▸ PASSAGE SHOWN

Mammoth Cave National Park

Mammoth Cave National Park in a Day

Today we are visiting the world’s longest cave system in the world at Mammoth Cave National Park in Kentucky. Along with our daughter we are headed to Mammoth Cave for the day. And we have a full day planned for our trip to our 21st national park together!

Planning Our Day at Mammoth Cave

There is only 1 national park that Becky has been to that I haven’t. And it’s Mammoth Cave National Park near Bowling Green, Kentucky. She went about 20 years ago with her parents, but it’s my and our daughter’s 1st time. Though I’ve been to Bowling Green before and remember it’s not far from Nashville, Tennessee. So we book a timeshare rental in the Music City. Nashville is a great place to stay for many reasons, and it’s an easy 1.5 hour drive up I-65 to the park.

At the Mammoth Cave National Park entrance sign
At the Mammoth Cave National Park entrance sign

Mammoth Cave National Park contains the longest cave system in the world over 426 mile long!  And the thing to do here is a cave tour of course. However, there are multiple options with different levels of difficulty.  And it is highly recommended to book your tickets online prior to arriving at the park.  So, we buy tickets for the Historic Tour at 11:30AM for the classic 2 hour tour.  It is rated Moderate and a distance of 2 miles but does include 540 stairs. For more information including how to purchase them, see Cave Tours – Mammoth Cave National Park (nps.gov).

A glimpse inside Mammoth Cave
A glimpse inside Mammoth Cave

We’re supposed to check in for our tour 30 minutes early at the visitor center, so we’ll go there first.  And after the tour, we’ll plan to eat lunch.  But since most of the restaurants are closed due to construction at the lodge next door, we’ll pack a picnic lunch.  And after our cave tour we’ll explore the park more. There are plenty of short interesting hikes in the park.  Though the outside temp is in the high 70’s today, the cave is around 54 degrees Fahrenheit. So we’ll bring layers. Sounds like a plan!

Arriving at Mammoth Cave

We arrive at the Mammoth Cave entrance sign just after 9:30AM in plenty of time before our tour. So, we stop at the sign to get a few pictures. We also notice a trailhead here for the Mammoth Cave Railroad Bike & Hike Trail. This trail follows an old railroad line all the way to the visitor center. Though it is many miles from here. So, after a short stop we get back into our car to head to the visitor center.

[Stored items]
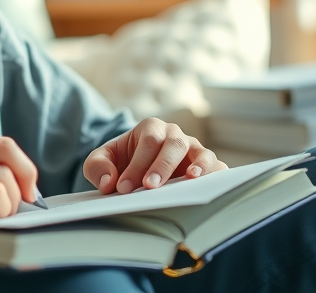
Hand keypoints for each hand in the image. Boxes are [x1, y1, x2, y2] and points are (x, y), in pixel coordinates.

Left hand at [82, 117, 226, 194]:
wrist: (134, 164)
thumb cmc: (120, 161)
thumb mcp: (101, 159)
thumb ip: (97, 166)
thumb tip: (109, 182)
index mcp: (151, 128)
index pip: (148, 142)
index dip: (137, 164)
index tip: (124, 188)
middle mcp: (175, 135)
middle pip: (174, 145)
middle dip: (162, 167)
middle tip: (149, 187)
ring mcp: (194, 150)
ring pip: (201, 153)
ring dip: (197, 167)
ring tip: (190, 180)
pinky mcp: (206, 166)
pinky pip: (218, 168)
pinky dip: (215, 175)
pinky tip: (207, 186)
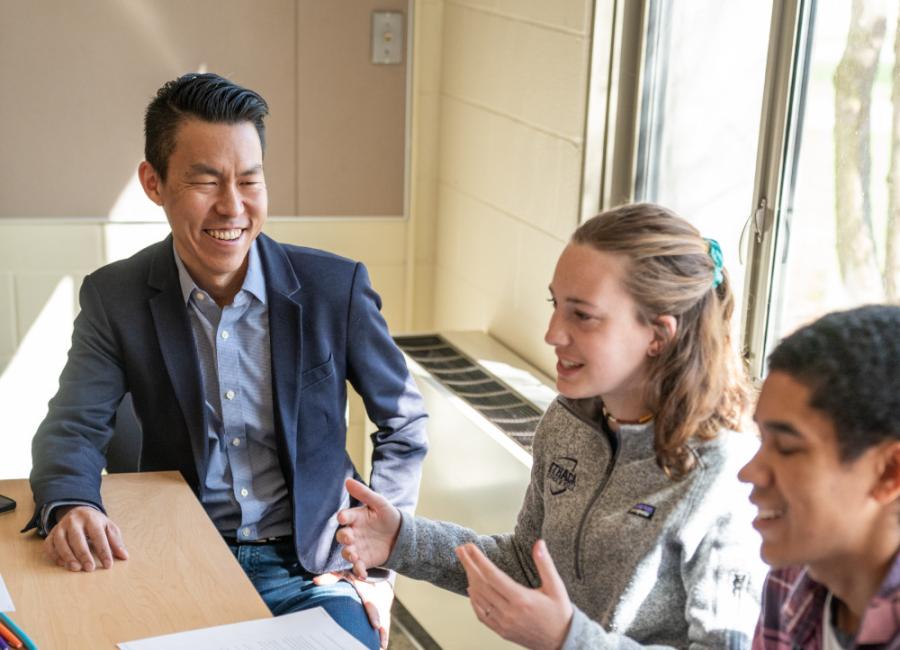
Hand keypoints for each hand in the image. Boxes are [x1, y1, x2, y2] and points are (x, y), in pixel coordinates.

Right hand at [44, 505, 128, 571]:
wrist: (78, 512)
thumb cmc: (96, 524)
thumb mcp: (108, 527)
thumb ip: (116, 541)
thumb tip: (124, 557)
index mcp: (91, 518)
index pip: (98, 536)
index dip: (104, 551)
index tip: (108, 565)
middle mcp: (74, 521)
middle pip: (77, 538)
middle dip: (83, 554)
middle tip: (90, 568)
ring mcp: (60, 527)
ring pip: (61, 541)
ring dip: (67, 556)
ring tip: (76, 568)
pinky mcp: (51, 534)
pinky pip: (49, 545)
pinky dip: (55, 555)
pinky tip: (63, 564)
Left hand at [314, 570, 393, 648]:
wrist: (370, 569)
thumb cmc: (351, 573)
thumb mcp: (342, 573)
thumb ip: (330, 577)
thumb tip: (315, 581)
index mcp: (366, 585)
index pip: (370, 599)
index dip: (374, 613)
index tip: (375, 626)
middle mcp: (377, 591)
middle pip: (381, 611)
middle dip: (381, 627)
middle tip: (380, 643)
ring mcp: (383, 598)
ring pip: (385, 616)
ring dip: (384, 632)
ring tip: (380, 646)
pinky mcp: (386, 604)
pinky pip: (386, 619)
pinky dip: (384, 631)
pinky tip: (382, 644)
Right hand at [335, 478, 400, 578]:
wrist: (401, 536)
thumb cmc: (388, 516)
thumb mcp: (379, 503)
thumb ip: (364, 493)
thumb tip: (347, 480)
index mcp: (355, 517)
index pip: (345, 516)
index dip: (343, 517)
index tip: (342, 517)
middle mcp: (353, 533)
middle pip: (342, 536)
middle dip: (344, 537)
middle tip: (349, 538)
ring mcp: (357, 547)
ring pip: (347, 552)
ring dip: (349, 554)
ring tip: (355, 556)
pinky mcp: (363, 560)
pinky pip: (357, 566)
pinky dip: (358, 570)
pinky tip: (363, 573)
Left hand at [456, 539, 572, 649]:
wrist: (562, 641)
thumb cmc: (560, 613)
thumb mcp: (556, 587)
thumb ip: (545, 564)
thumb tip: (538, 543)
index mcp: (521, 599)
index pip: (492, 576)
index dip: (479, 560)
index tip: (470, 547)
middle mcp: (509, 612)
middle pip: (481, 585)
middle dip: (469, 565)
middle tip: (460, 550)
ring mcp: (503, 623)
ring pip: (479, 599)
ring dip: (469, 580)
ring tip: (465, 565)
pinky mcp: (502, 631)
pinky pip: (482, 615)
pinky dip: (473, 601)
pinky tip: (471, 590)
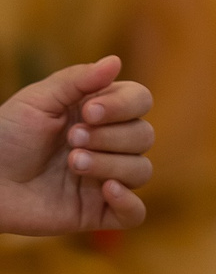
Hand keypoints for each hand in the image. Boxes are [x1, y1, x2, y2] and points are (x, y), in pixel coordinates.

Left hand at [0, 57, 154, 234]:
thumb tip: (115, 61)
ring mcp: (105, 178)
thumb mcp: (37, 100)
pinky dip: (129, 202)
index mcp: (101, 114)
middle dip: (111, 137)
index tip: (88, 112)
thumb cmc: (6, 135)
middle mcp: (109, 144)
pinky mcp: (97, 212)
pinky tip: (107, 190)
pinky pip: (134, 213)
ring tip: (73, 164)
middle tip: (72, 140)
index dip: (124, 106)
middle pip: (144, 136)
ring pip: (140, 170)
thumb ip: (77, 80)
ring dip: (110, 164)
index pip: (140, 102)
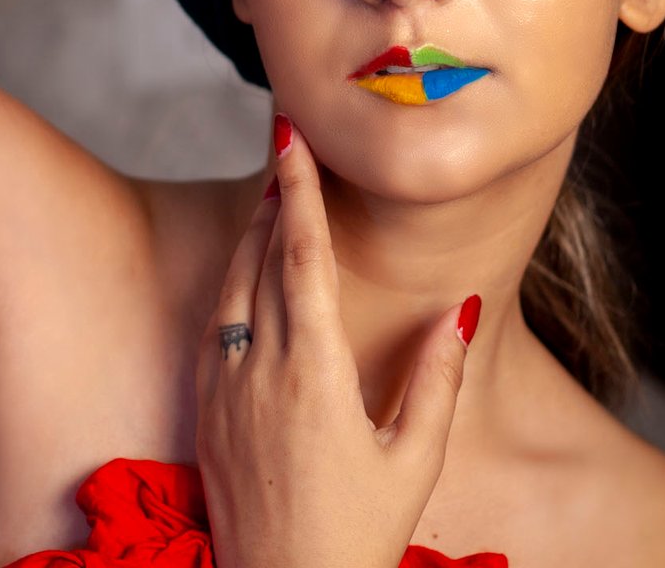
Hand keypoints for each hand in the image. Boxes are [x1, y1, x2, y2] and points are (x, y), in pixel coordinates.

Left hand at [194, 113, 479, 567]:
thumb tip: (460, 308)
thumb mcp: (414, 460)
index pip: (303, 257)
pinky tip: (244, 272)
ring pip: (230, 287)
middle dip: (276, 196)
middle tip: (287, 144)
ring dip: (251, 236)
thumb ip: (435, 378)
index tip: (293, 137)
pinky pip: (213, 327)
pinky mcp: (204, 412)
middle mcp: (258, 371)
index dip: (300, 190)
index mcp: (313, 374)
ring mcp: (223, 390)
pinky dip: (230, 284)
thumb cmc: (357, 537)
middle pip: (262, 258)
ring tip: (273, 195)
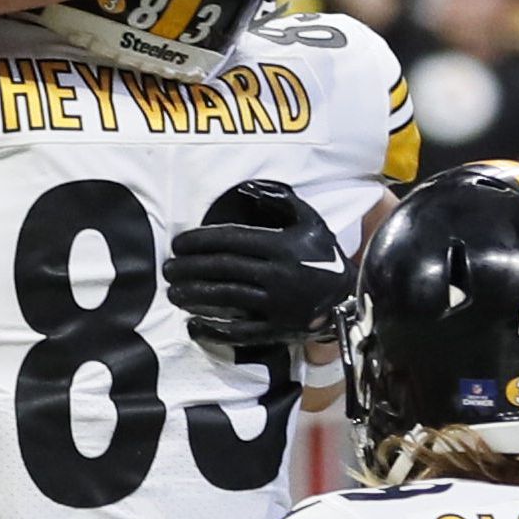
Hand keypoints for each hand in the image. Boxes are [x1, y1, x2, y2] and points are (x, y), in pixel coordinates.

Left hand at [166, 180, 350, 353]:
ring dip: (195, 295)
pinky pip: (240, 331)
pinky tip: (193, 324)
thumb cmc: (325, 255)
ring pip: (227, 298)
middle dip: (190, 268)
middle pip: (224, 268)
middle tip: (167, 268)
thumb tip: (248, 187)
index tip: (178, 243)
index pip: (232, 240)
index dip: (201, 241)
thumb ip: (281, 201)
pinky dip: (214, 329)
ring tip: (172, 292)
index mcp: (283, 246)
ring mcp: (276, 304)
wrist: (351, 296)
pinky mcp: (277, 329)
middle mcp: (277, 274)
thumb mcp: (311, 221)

▸ PROBLEMS TO SOLVE
(a) According to the Mammoth Cave trip account, how many stairs does the Historic Tour include?
(b) Carry the Mammoth Cave trip account forward from its last sentence.

▸ ANSWERS TO THIS EXERCISE
(a) 540 stairs.

(b)
Wild turkey near the entrance to Mammoth Cave
Wild turkey near the entrance to Mammoth Cave

As soon as we start driving though, we see a wild turkey on the side of the road.  So, we turn around to get a closer look. We park to see a female turkey venture into the road before heading back to the side. Already excited to see wildlife, we continue on the road to the visitor center. Though we don’t see any more wildlife on the way, it is a beautiful drive to get there.

Checking in at the Mammoth Cave Visitor Center

We arrive at the visitor center right before 10:00AM and there is plenty of parking.  And out front is a covered area with signs for the tours today. All of the guided tours show sold out except for one historic tour starting in 15 minutes. Though, there are self-guided tours still available. But we are glad we booked ours in advance. Inside is an information area in the center staffed by multiple park rangers. So we ask where we need to check-in for our tour. And they advise to be at Shelter A outside, just 5 minutes before the tour starts. We also talk to them about some of the hikes we’re interested in doing.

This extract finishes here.